** KUTIPAN TEKS **
Usai Enam Satu

Oleh Darmanto Simaepa

Hanya Tuhan yang punya imajinasi, MU bisa kalah enam-satu di Old Trafford dari City. Saya tak pernah mendengar orang suci, penderita skizofrenia, atau bandar judi paling berani menebak marjin angka hingga lima. Bukannya sepakbola penuh dengan kemungkinan? Itu tidak usah diragukan. Pemuja fanatik si Merah pasti khawatir timnya bisa saja kalah. Fans paling pesimis dan kurang percaya diri si Biru pasti punya harapan liar timnya menang pertandingan. Namun, komet Halley hanya terlihat 79 tahun sekali. Dan itu agaknya tidak akan melintas waktu dekat ini.

Begitulah. Kadang sepakbola memberi kita kejutan akhir pekan. MU sudah lama tidak pernah kalah dengan cara begini. Anda boleh menggunakan statistik. Halaman sejarah boleh ditilik. Tentu saja, dalam derby, MU mungkin pernah lebih buruk. Tetapi, sebuah kekalahan tidak pernah bisa dibandingkan. Tidak pernah. Tidak semenyakitkan ini. Tidak semengejutkan ini. Lagi pula itu sudah lama sekali.

** DATA YANG DIBERIKAN **
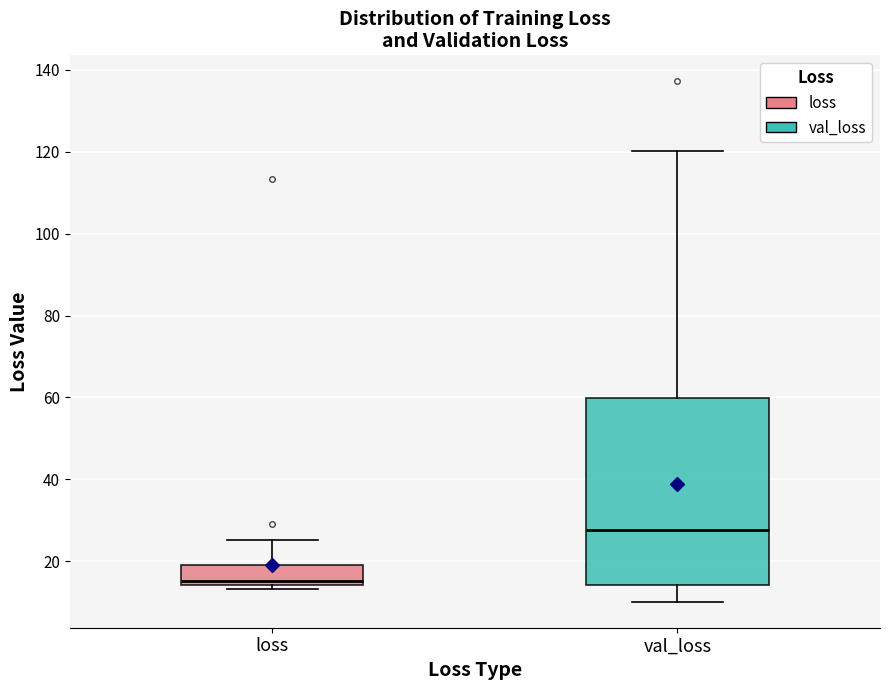

Reading left to right, read every box against the y-axis: the position of its median line, the range the box covers, and the ends of its whiskers. The values are not printed on the chart, so give them approximately, as read against the axis.

loss: median 16, box 14 to 20, whiskers 14 (just below the box's lower edge) to 26
val_loss: median 28, box 14 to 60, whiskers 10 to 120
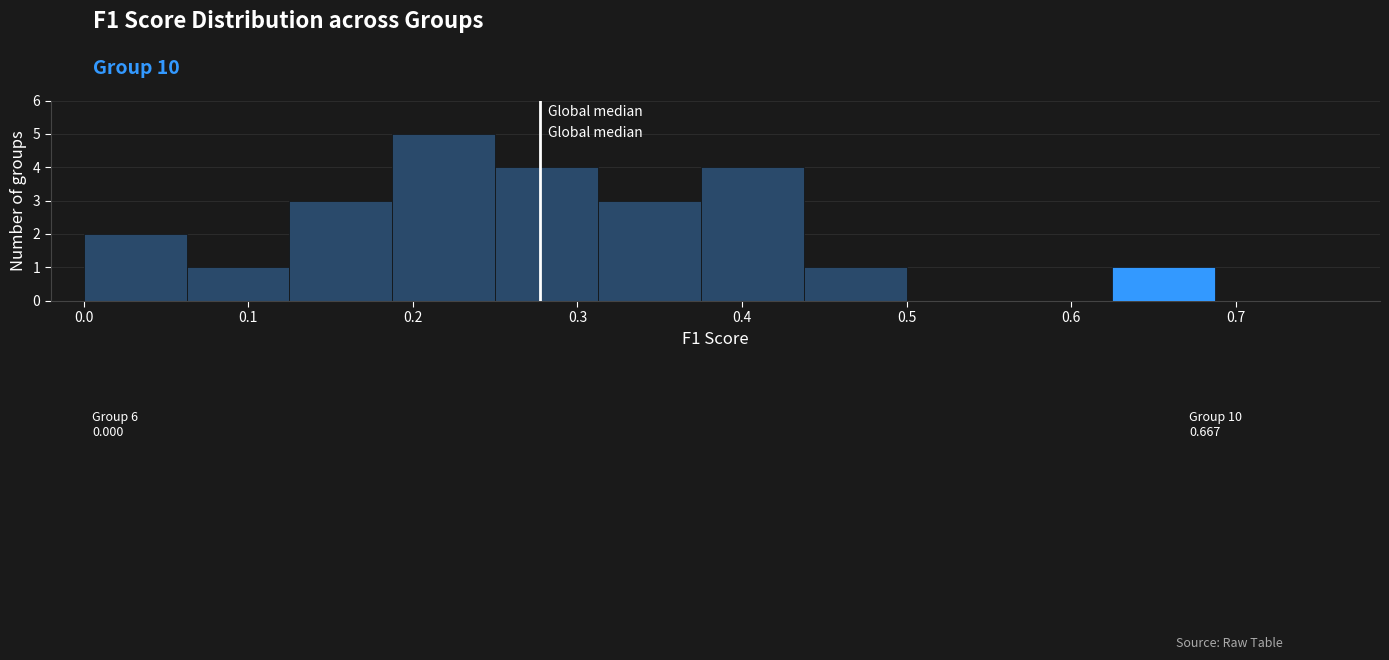

Over which range of the x-axis is the bar tallest?

0.19 to 0.25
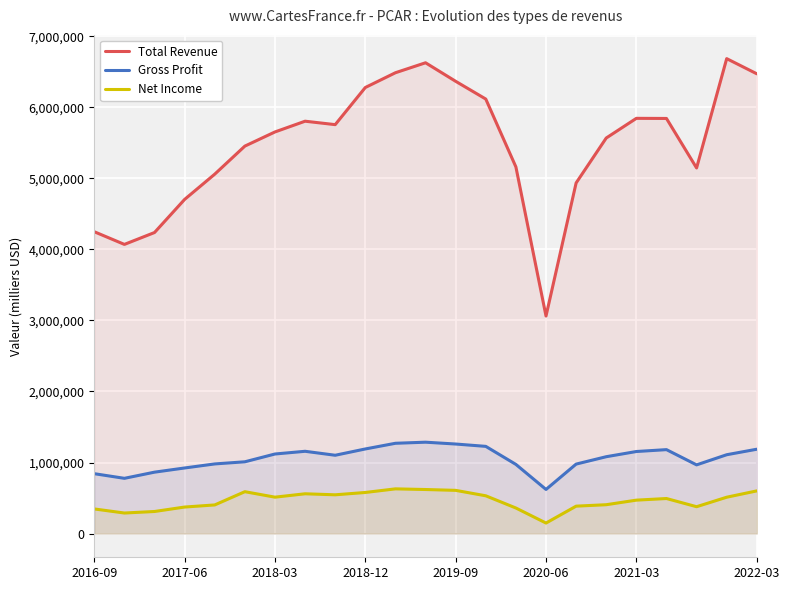

How many data points in Total Revenue are less than 5654000?

11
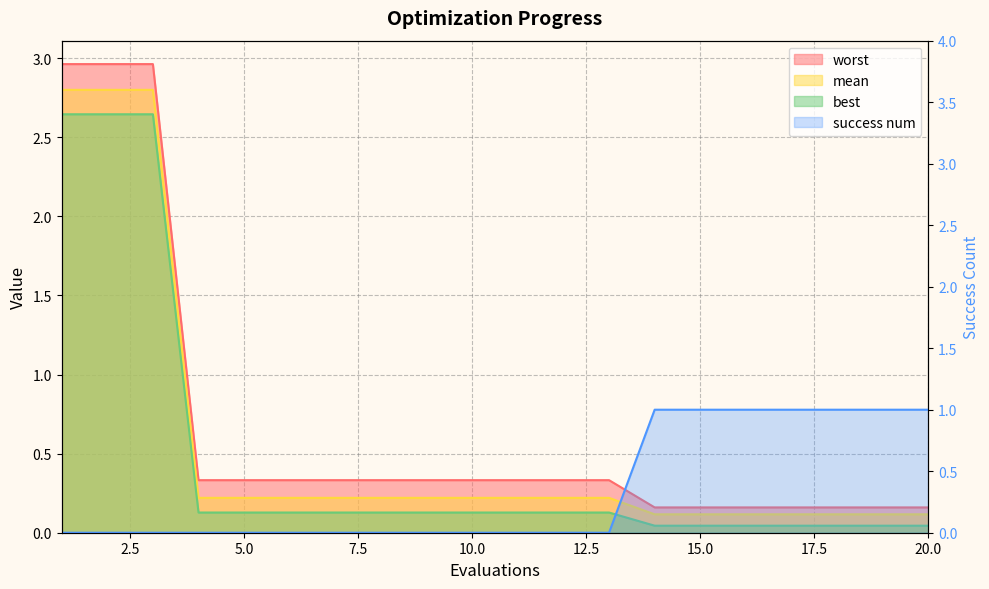

What are all the series names shown in the legend?

mean, best, worst, success num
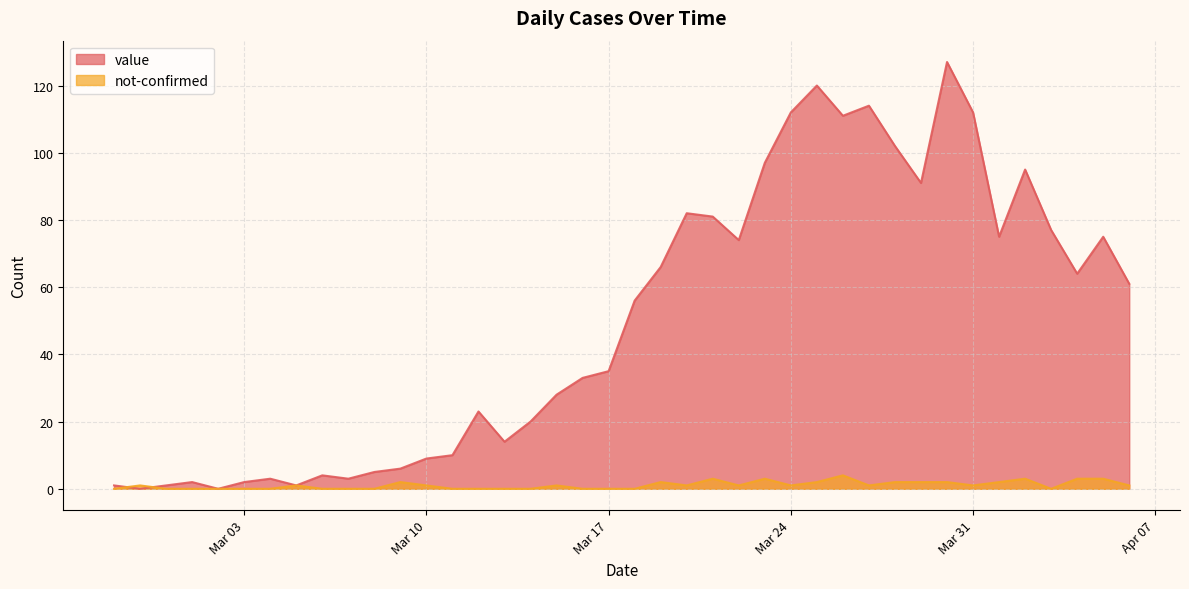

In value, how many points are higher than both neighbors (excluding endpoints)?

10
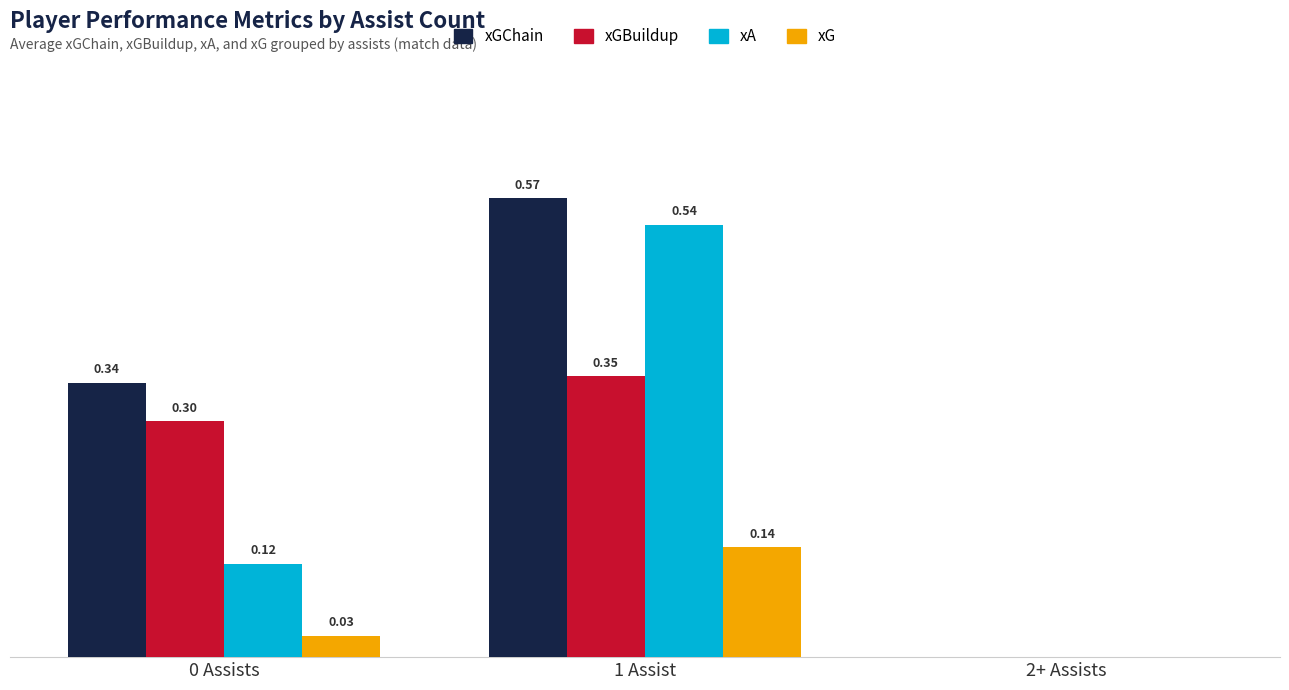

Are the bars horizontal?

No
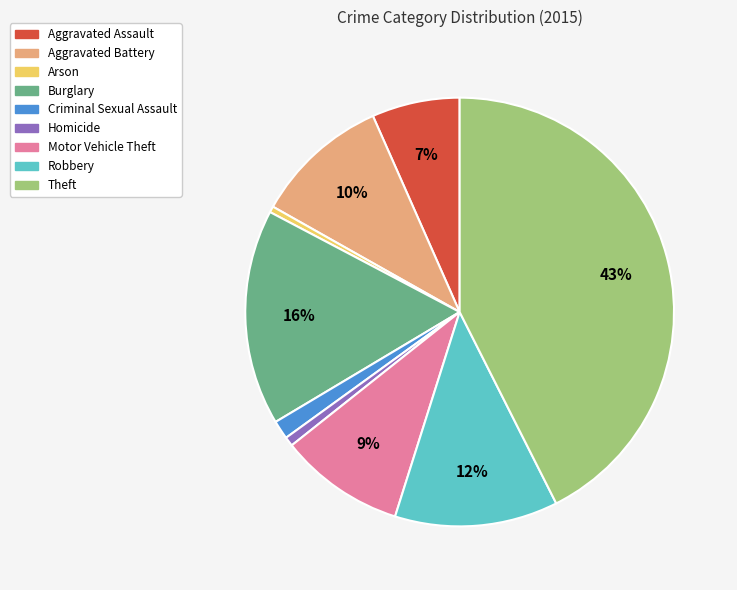

To the nearest percent, what is the combined percentage of Homicide and Criminal Sexual Assault?

2%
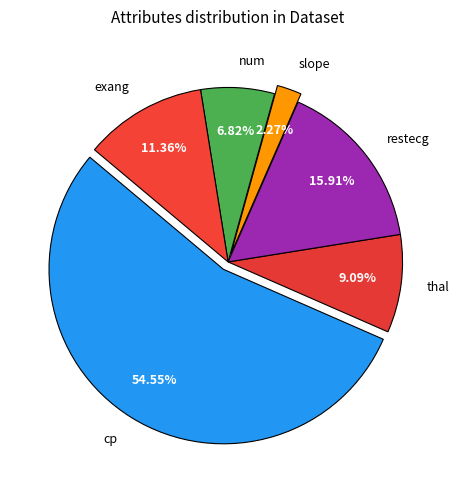

What is the smallest slice in the pie chart?

slope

** RINCIAN TUGAS **
Tentukan apakah setiap pernyataan berikut sesuai dengan kutipan tentang kekalahan MU dari City, lalu sertakan kata-kata penentu dari kutipan itu tanpa diubah. (a) MU kalah enam-satu dari City di Old Trafford. (b) Komet Halley hanya terlihat 97 tahun sekali. (c) Penulis menyatakan bahwa dalam derby MU tidak pernah lebih buruk dari ini.

** JAWABAN **
(a) Ya: "MU bisa kalah enam-satu di Old Trafford dari City".
(b) Tidak: "komet Halley hanya terlihat 79 tahun sekali".
(c) Tidak: "Tentu saja, dalam derby, MU mungkin pernah lebih buruk."